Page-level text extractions

....

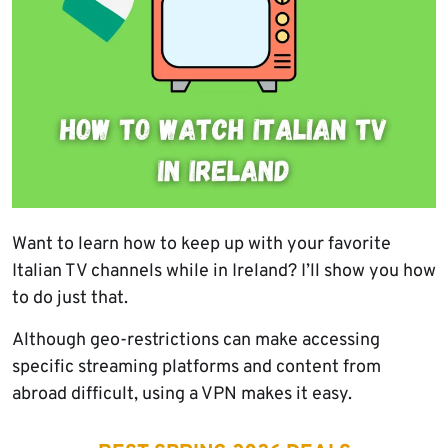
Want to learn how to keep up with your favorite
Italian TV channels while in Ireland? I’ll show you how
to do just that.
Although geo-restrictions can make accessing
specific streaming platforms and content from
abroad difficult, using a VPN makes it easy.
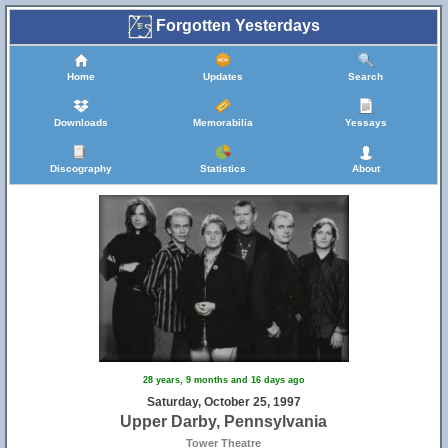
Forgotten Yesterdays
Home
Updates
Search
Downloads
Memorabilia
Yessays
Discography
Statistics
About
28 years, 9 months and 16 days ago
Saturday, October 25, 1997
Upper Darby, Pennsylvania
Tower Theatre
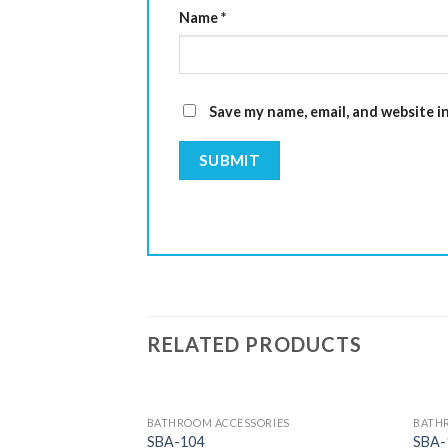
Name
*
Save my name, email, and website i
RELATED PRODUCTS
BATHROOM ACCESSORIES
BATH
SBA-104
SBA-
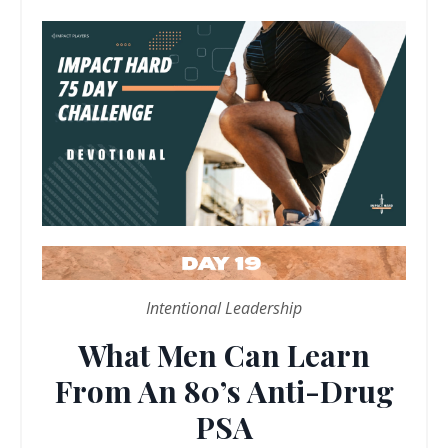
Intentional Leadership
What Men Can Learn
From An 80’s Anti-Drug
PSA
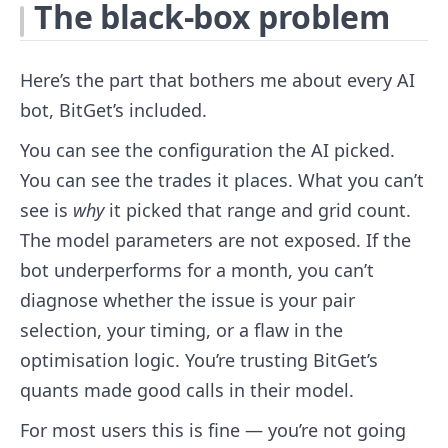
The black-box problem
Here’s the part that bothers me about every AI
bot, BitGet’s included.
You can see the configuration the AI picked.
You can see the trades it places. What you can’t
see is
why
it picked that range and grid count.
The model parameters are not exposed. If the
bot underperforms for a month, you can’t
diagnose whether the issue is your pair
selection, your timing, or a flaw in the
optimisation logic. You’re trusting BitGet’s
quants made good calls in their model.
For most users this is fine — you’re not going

....

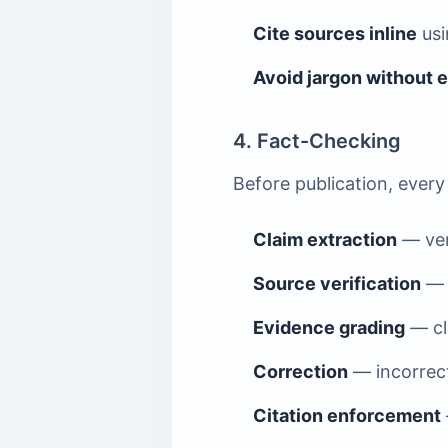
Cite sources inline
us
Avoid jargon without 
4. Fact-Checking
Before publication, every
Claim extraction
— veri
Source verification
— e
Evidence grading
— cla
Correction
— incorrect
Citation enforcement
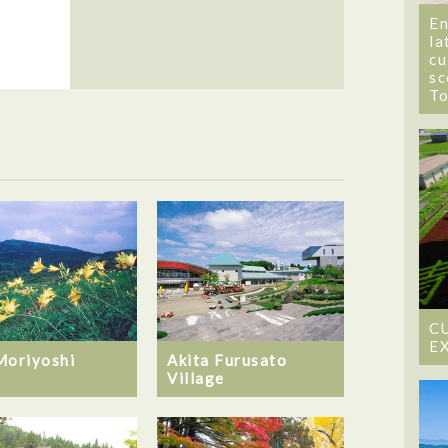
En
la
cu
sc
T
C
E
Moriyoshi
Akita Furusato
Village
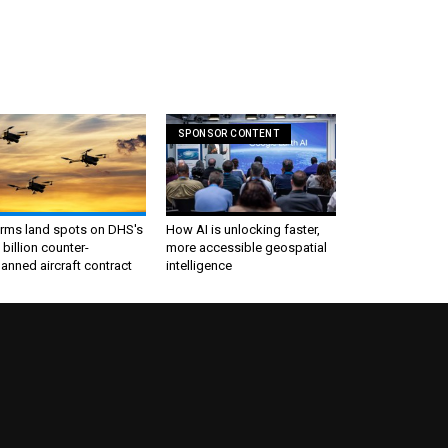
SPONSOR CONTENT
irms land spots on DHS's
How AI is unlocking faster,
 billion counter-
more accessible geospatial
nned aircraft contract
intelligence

....

* _Directive_:
Print an exact copy of the lines above, from the one containing "Avoid jargon without" through the one containing "intelligence", and leave out the pictures.

* _Task result_:
Avoid jargon without 
4. Fact-Checking
Before publication, every
Claim extraction
— veri
Source verification
— e
Evidence grading
— cla
Correction
— incorrect
Citation enforcement
En
la
cu
sc
T
C
E
Moriyoshi
Akita Furusato
Village
SPONSOR CONTENT
irms land spots on DHS's
How AI is unlocking faster,
 billion counter-
more accessible geospatial
nned aircraft contract
intelligence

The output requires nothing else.